- [Problem statement] Decide whether each statement below agrees with the passage on ebook formats, and back each yes or no with the deciding words from it, quoted verbatim. (a) The writer intends to purchase InDesign soon. (b) The .pdf format keeps the work an author puts into page layout. (c) InDesign is priced at $599.

Because the stories I want to publish are straight text, the reflowable .epub format not only meets my needs as an author, but it provides the most transparent reading experience for end users. That’s a win-win for me because I don’t have to make any trade-offs between my own authorial needs and the end-user reading experience. Having said that, the appeal of the .pdf format is clear because it preserves all the work an author puts into page layout and structure. If I had content that was dependent on images, data or layout, I’d have to decide whether to use .pdf, or how to translate all of those assets into .epub-friendly equivalents. Ugh.

As a follow-up, I encourage you to watch the InDesign tutorial I mentioned above. I learned a lot in the few short minutes it took to watch, and I think it will give you valuable insight into these issues. It will also introduce you to the learning curve you’ll be facing if you decide you want to do some of the more complex stuff yourself.

As for me, I won’t be buying InDesign any time soon, for three reasons. First, at $699 it’s pricey. Second, the life of a successful writer will be defined as much by keeping costs under control as by anything else, so there aren’t going to be a lot of dollars going out until there are a lot of dollars coming in. Third, if I ever decide the software is worth having, I’ll still want to compare the total cost (in time and money) of buying it, learning how to use it and paying for future upgrades with the total cost of having someone else provide that service. If I can get the end result cheaper I’ll go with the service: if not, I’ll buy the software.

- [Stored data]
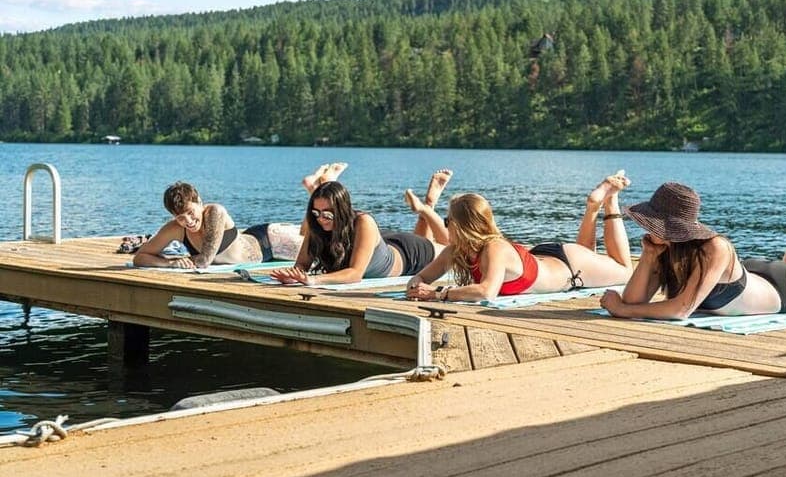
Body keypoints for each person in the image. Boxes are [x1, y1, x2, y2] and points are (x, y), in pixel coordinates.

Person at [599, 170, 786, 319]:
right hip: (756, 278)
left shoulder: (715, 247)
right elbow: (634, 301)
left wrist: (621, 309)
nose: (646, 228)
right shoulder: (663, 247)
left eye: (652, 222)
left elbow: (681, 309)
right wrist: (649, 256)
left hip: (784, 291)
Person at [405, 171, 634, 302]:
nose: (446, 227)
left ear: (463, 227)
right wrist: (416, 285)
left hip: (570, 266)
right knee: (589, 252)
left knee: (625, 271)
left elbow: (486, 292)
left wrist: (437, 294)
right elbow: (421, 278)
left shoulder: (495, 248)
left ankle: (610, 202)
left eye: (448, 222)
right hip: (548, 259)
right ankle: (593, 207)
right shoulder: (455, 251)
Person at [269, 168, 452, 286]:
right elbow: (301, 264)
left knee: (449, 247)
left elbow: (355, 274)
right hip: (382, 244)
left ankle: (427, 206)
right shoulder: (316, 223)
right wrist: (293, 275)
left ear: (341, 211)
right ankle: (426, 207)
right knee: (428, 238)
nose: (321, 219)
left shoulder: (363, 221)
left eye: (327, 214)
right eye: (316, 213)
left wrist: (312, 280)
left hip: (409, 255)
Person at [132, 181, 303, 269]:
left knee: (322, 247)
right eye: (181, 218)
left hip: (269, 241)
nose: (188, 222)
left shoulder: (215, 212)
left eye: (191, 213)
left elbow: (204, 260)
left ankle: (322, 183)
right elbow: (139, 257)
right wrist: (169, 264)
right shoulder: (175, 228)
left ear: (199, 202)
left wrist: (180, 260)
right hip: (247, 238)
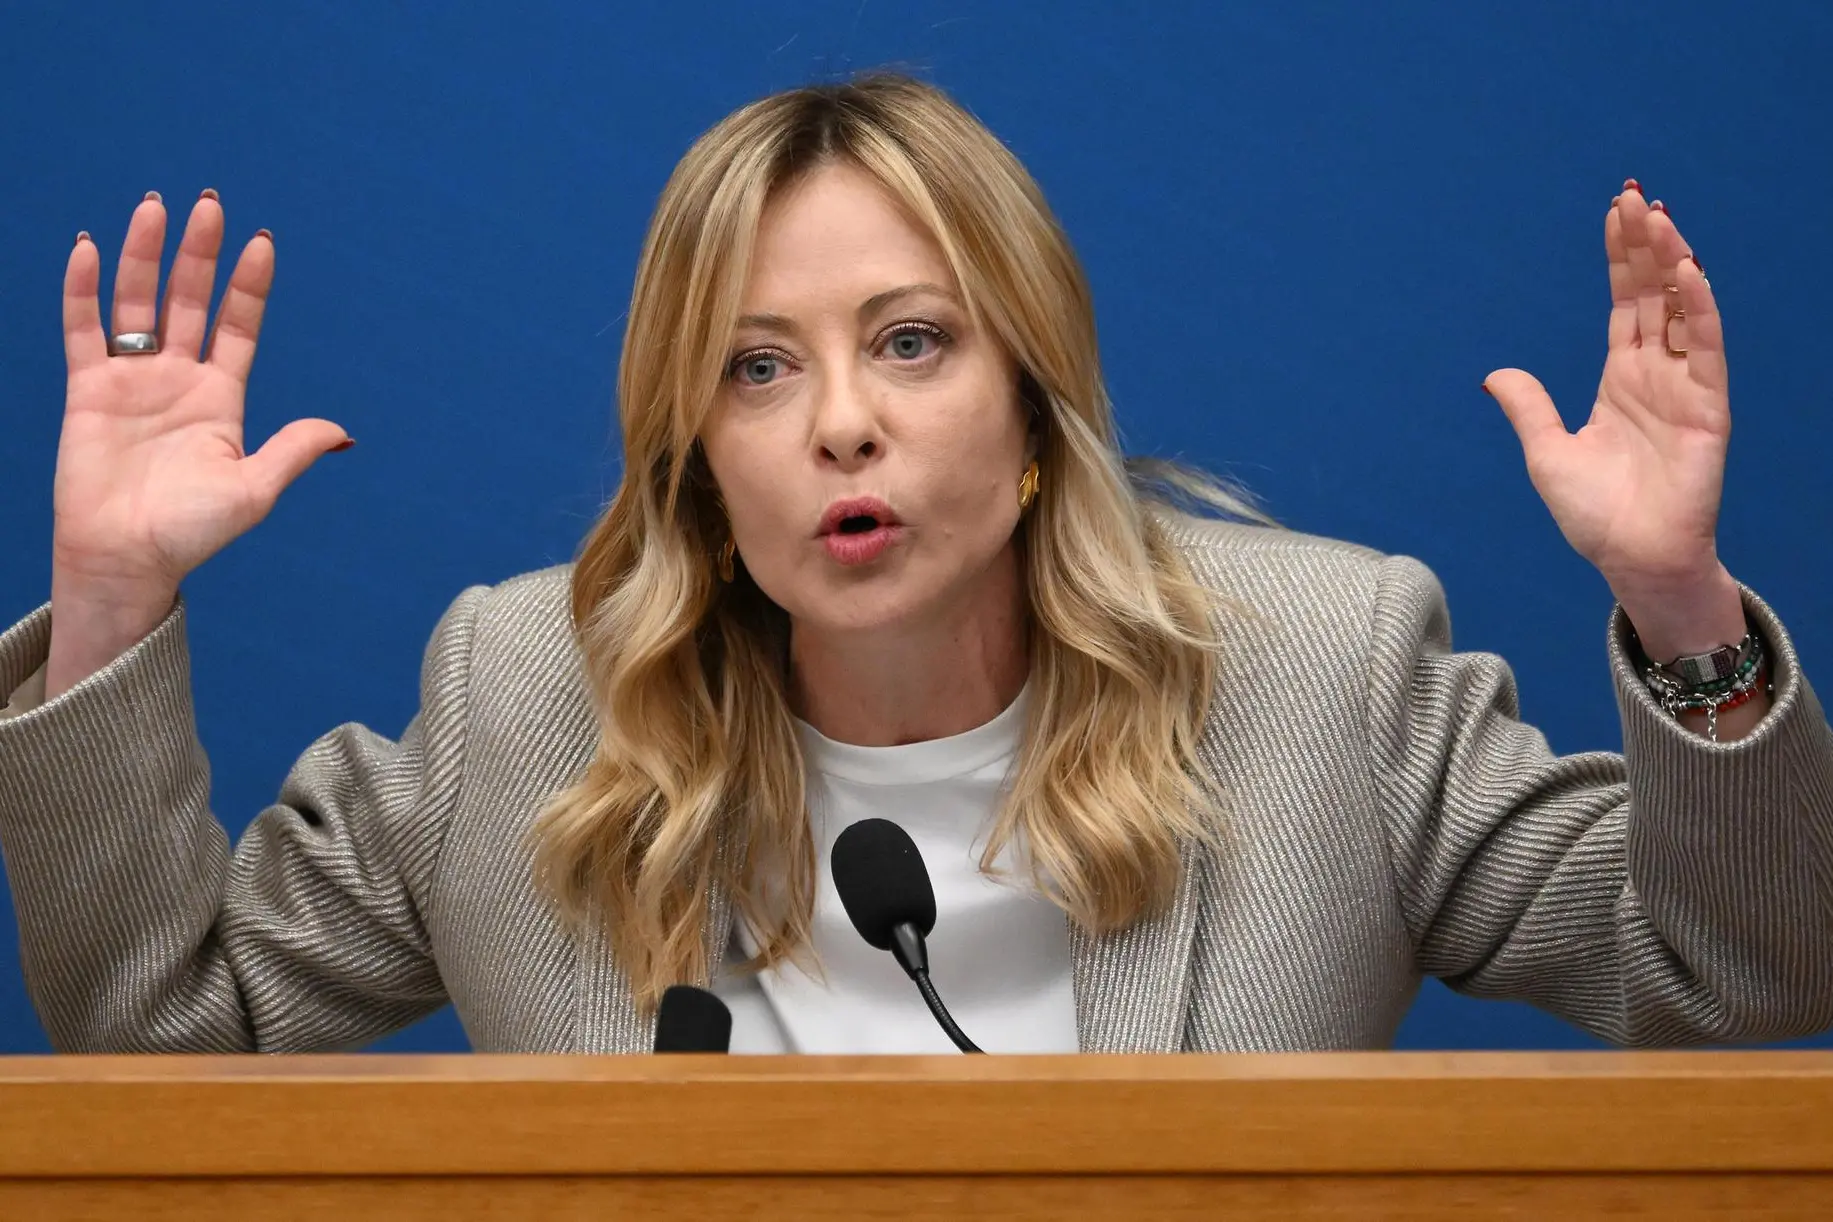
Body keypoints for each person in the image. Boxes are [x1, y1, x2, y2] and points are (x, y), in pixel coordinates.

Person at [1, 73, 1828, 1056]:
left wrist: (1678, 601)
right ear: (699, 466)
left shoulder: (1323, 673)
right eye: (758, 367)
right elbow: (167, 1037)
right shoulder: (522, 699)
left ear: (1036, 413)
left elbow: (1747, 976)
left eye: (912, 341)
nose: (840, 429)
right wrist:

- [Answer section]
(a) No: "I won’t be buying InDesign any time soon"
(b) Yes: "it preserves all the work an author puts into page layout and structure"
(c) No: "at $699 it’s pricey"